I'm planning on working with object masks as well, but I'm yet to give it a try. However, instead of reading files from disk, I'm providing the session with self-constructed samples due to my specific use-case. Maybe you've already seen this, but when providing the objectMask on the PhotogrammetrySample, the documentation reads:
When a photograph of an object includes surrounding objects, such as plants, buildings, or people in an outdoor space, you can create an object mask to exclude the portions of the image that don’t contain the object. Masking extraneous image data reduces the number of landmarks RealityKit attempts to match, speeds up the object-creation process, and produces a more accurate 3D model.
Provide the object mask in kCVPixelFormatType_OneComponent8 format and with the same height and width as image. RealityKit ignores any pixel in image when the corresponding pixel in objectMask has a value of 0.0 (black) unless isObjectMaskingEnabled is set to False in the session’s configuration.

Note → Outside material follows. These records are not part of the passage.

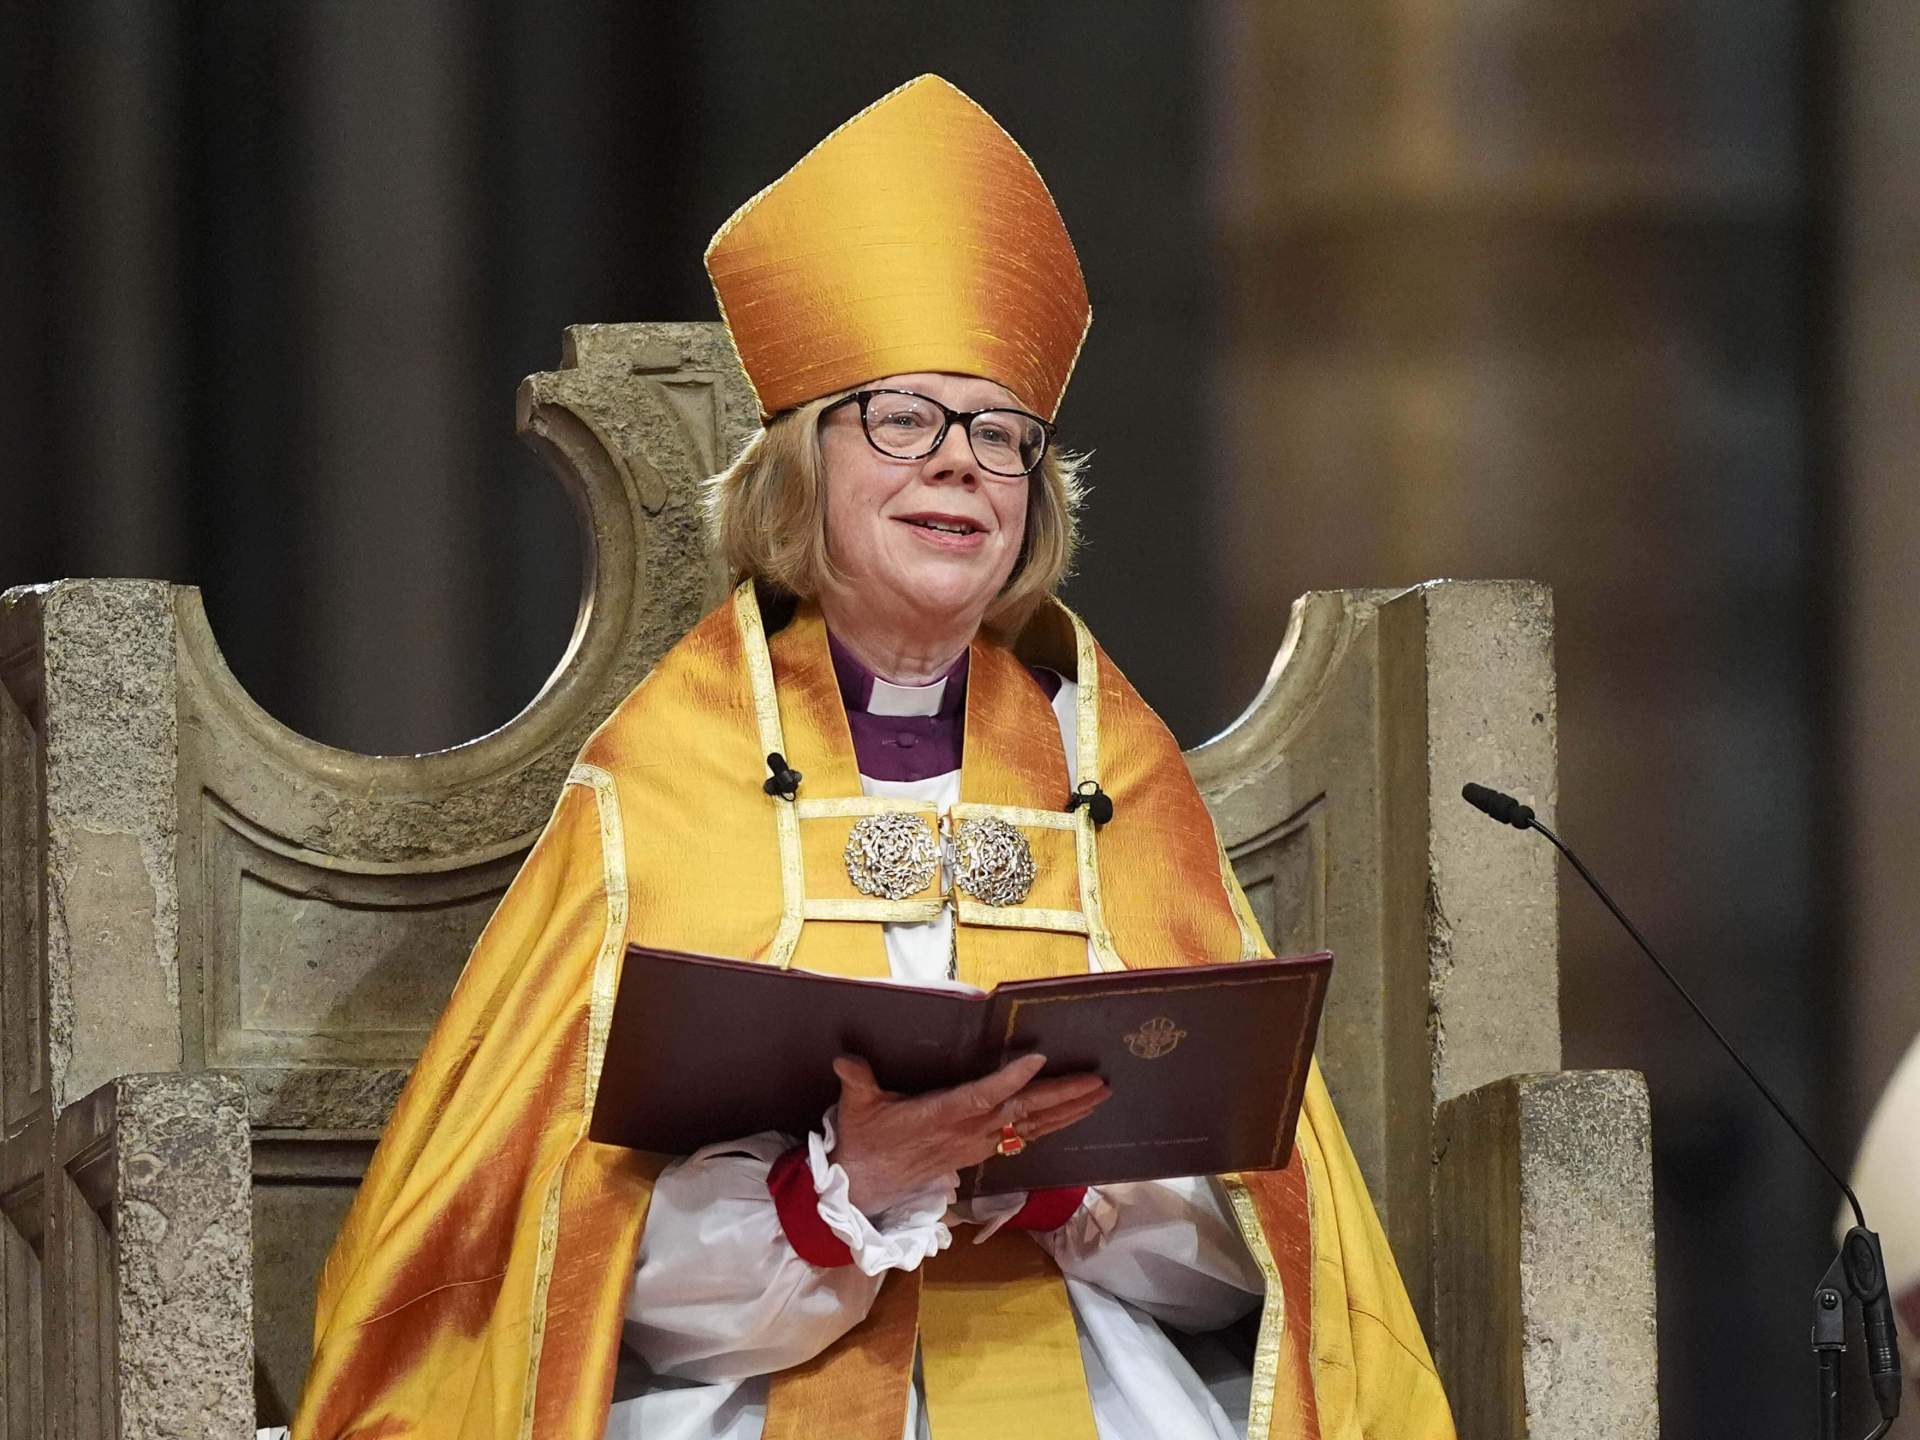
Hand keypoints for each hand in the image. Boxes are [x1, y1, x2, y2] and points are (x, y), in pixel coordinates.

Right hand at [827, 1053, 1109, 1215]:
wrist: (866, 1186)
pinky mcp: (979, 1154)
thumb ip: (856, 1080)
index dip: (1010, 1079)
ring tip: (1099, 1095)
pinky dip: (1050, 1126)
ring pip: (1030, 1128)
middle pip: (1023, 1113)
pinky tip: (1071, 1116)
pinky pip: (1023, 1139)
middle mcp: (967, 1132)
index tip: (1038, 1059)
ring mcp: (977, 1145)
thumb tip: (844, 1059)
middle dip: (1063, 1096)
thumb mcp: (857, 1107)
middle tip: (1099, 1081)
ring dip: (1067, 1112)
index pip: (982, 1095)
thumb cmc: (864, 1140)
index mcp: (941, 1115)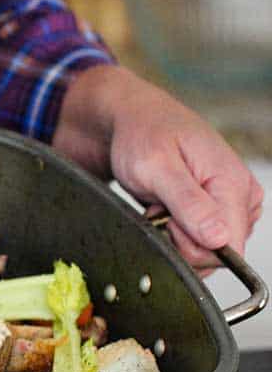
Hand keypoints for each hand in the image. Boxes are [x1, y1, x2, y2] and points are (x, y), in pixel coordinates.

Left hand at [53, 65, 262, 269]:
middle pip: (216, 252)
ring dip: (173, 234)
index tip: (165, 219)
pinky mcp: (213, 210)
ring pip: (204, 249)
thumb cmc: (142, 134)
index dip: (190, 244)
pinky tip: (162, 207)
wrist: (131, 119)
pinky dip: (172, 230)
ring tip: (159, 202)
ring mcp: (228, 205)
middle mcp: (240, 197)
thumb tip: (219, 239)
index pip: (229, 246)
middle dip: (179, 238)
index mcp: (234, 184)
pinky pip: (195, 240)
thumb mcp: (156, 168)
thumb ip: (188, 204)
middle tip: (158, 206)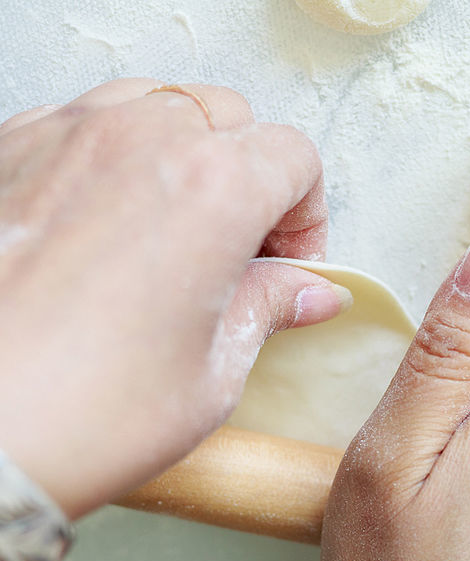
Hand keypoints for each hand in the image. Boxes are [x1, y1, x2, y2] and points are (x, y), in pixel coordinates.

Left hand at [0, 79, 349, 517]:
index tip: (288, 266)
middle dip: (253, 177)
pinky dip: (117, 154)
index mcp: (213, 193)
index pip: (294, 158)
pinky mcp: (11, 149)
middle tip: (240, 248)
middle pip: (232, 120)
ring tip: (174, 225)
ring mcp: (68, 136)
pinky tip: (109, 217)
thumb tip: (311, 292)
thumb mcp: (212, 374)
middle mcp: (142, 143)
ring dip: (186, 155)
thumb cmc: (84, 416)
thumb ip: (268, 310)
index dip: (306, 216)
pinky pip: (88, 119)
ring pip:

Coming from the machine learning world, I've just assumed the file type would be PNG, as that's fairly common for segmentation masks. At least it should be easy to make a PNG in the kCVPixelFormatType_OneComponent8 format, but I guess it could be a different file type if you wanted.
Are your masks using this format?
If possible, could you provide a sample of your images and corresponding masks? I'm curious as to what you're attempting to make it work with. For example, how "tight" your mask is to your object etc.